§ **What is needed**: All lines holding the word "recognized" are to be copied from the records beneath.

Records for the exercise section start

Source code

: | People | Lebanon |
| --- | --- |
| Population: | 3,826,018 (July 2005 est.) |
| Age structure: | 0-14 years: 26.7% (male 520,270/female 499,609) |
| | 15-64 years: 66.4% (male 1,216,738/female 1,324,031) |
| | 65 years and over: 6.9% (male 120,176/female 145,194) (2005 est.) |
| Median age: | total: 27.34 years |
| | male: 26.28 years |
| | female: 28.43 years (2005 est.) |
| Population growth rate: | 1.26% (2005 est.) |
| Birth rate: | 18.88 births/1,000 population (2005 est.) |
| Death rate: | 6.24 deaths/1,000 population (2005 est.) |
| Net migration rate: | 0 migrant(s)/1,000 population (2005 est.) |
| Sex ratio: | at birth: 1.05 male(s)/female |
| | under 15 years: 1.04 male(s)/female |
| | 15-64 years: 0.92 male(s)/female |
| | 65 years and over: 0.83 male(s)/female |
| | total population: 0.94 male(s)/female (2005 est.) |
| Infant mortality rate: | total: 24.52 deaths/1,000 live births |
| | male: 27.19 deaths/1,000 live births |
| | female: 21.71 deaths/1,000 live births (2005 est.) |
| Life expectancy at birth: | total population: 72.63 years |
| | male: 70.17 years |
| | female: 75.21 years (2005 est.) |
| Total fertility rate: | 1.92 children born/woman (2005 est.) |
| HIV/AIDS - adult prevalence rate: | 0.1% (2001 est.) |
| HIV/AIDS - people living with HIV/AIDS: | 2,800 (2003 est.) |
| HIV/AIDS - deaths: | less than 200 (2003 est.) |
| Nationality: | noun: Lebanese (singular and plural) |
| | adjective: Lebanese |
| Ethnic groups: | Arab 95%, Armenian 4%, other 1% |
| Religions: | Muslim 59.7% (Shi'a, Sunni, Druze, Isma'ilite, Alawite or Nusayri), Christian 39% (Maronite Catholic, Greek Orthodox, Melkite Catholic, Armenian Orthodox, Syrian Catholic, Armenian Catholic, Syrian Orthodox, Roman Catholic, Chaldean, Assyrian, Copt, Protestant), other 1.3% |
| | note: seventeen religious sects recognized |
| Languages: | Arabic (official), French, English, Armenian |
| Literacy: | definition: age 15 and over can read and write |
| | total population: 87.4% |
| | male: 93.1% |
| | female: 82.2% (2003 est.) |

Records for the exercise section end
Records for the exercise section start

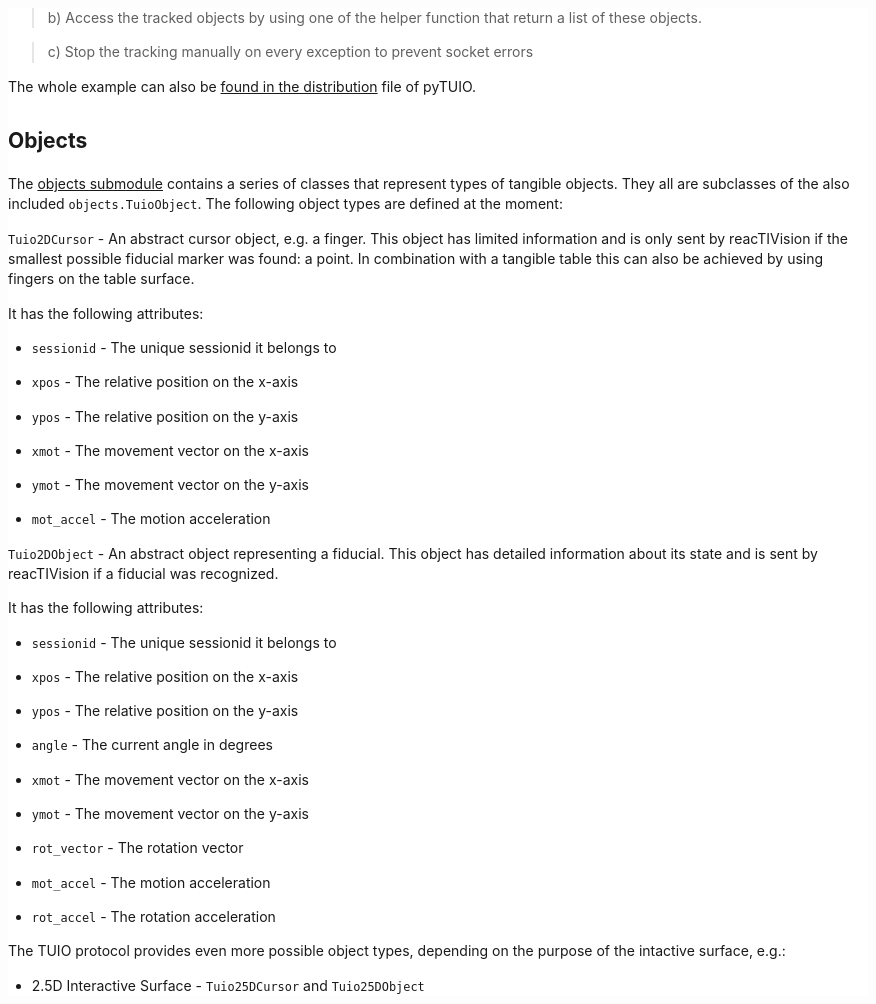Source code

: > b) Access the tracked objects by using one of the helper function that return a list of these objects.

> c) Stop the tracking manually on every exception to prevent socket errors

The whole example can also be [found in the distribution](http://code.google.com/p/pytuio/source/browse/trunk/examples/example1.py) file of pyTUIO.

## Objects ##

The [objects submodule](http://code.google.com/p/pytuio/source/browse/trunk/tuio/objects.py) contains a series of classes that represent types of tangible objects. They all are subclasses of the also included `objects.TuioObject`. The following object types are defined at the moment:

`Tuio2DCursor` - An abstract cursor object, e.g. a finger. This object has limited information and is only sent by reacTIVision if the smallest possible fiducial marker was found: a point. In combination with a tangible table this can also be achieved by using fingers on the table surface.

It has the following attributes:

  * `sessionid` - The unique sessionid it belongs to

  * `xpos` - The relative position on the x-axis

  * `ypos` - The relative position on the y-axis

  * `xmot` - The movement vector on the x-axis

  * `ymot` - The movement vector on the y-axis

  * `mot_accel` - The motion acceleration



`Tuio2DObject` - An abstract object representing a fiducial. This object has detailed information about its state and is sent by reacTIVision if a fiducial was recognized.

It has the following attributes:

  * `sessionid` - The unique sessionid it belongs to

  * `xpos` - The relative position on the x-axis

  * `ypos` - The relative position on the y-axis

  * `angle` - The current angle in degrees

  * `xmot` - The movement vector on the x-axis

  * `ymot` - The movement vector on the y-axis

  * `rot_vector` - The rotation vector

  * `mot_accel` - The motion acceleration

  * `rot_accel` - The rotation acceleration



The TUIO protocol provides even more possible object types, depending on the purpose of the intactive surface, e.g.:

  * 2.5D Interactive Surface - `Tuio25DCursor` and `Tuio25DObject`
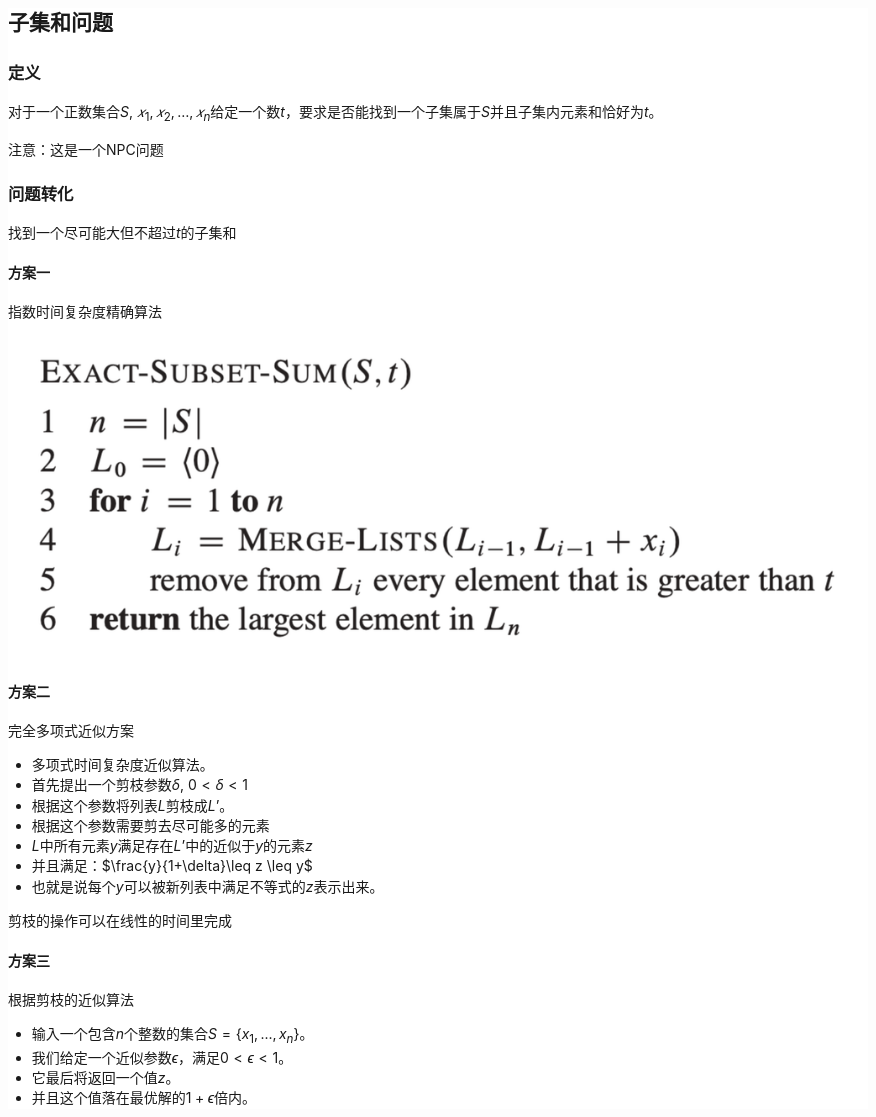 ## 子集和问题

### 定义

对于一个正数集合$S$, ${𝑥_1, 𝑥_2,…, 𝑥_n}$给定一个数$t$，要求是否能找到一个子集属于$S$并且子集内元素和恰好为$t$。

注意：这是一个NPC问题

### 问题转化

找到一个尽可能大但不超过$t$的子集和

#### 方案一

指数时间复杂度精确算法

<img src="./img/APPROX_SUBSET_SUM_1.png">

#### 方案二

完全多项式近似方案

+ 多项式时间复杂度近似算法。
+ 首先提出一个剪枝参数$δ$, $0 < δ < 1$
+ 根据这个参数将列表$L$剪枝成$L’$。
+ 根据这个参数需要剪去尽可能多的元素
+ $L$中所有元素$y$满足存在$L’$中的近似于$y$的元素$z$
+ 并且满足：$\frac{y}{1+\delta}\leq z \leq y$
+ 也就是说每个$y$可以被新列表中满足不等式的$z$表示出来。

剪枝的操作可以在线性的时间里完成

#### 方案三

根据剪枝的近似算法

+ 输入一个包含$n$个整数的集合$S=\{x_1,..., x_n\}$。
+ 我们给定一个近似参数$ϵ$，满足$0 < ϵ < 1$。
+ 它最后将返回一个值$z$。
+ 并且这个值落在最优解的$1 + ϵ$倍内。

Records for the exercise section end
Records for the exercise section start

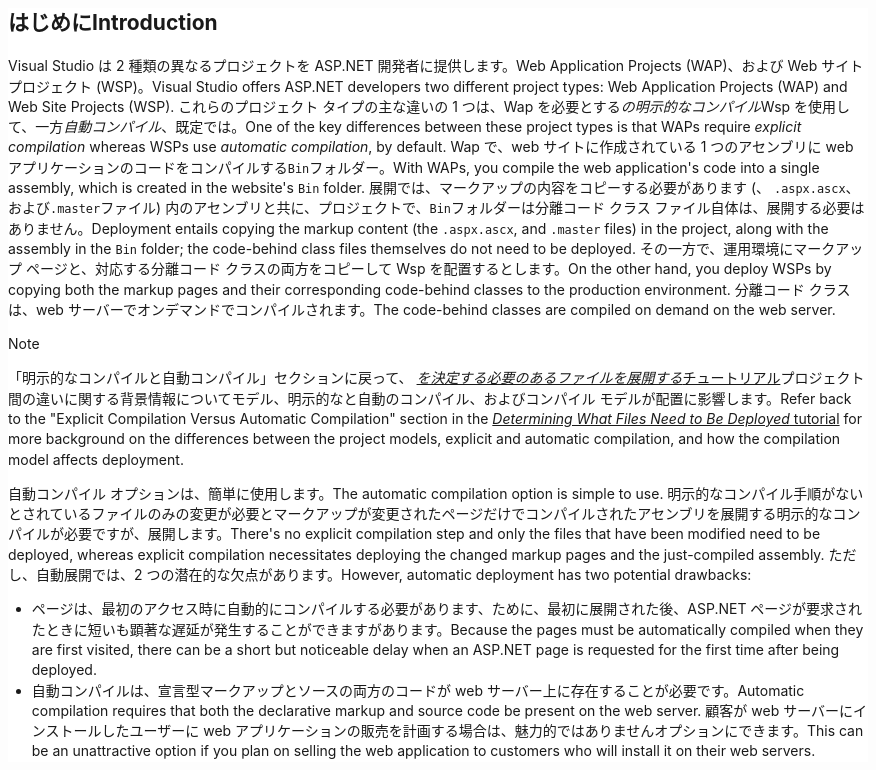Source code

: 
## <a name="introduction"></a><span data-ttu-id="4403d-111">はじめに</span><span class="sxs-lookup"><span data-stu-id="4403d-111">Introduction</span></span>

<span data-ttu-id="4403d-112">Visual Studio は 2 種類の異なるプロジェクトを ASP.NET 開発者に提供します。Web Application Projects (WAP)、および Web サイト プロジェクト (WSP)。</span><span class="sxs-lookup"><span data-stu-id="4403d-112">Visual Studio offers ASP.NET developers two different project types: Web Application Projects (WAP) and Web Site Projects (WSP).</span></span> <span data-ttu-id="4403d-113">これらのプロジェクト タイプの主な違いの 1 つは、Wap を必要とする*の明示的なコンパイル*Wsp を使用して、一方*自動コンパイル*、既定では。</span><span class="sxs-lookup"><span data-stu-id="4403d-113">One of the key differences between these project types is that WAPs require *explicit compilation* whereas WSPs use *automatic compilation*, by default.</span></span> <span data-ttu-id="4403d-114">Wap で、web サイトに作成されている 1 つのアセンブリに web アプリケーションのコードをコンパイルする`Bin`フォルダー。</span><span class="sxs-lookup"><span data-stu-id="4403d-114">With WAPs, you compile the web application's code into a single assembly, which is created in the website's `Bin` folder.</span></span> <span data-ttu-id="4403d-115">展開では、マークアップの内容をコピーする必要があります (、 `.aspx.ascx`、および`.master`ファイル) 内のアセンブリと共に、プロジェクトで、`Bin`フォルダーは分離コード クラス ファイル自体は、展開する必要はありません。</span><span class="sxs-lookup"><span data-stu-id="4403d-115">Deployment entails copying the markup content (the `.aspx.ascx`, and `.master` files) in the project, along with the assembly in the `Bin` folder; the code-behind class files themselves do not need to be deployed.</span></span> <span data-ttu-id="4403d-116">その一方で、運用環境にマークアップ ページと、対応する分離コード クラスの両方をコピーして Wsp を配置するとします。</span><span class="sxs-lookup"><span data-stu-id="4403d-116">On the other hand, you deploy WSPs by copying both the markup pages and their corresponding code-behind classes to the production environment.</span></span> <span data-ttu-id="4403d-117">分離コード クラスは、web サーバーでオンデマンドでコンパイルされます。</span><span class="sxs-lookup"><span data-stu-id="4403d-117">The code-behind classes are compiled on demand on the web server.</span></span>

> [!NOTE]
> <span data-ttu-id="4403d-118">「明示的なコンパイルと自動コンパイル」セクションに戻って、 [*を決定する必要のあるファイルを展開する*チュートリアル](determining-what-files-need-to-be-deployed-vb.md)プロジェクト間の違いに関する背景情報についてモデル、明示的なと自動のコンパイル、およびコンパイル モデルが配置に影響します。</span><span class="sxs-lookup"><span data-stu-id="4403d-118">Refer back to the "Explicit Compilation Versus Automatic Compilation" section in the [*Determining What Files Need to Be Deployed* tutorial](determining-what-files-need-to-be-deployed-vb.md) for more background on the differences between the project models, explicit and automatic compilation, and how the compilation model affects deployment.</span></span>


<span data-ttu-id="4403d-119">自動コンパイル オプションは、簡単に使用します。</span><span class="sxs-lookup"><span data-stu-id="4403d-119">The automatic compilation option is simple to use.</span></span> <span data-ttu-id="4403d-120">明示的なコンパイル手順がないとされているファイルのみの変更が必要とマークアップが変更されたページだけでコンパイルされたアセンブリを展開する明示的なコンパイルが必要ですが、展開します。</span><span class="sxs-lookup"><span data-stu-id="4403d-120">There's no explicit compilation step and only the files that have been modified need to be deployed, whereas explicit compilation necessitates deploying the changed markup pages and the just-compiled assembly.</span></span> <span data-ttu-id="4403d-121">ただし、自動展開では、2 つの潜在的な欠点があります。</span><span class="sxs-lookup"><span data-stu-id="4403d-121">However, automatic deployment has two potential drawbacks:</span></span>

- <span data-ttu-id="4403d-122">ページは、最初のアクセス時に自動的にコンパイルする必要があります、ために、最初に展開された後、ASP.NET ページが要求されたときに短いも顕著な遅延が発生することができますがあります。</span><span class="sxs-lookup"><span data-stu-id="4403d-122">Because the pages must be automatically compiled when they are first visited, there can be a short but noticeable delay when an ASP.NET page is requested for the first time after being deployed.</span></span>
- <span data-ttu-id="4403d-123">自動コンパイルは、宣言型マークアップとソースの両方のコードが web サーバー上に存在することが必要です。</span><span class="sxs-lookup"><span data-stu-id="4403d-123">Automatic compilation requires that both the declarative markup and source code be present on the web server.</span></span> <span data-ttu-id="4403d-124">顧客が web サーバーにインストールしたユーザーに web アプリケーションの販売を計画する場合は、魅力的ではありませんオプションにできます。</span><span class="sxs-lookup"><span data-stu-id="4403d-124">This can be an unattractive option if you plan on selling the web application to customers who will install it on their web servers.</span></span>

Records for the exercise section end

§ **Written reply**:
| | note: seventeen religious sects recognized |
`Tuio2DObject` - An abstract object representing a fiducial. This object has detailed information about its state and is sent by reacTIVision if a fiducial was recognized.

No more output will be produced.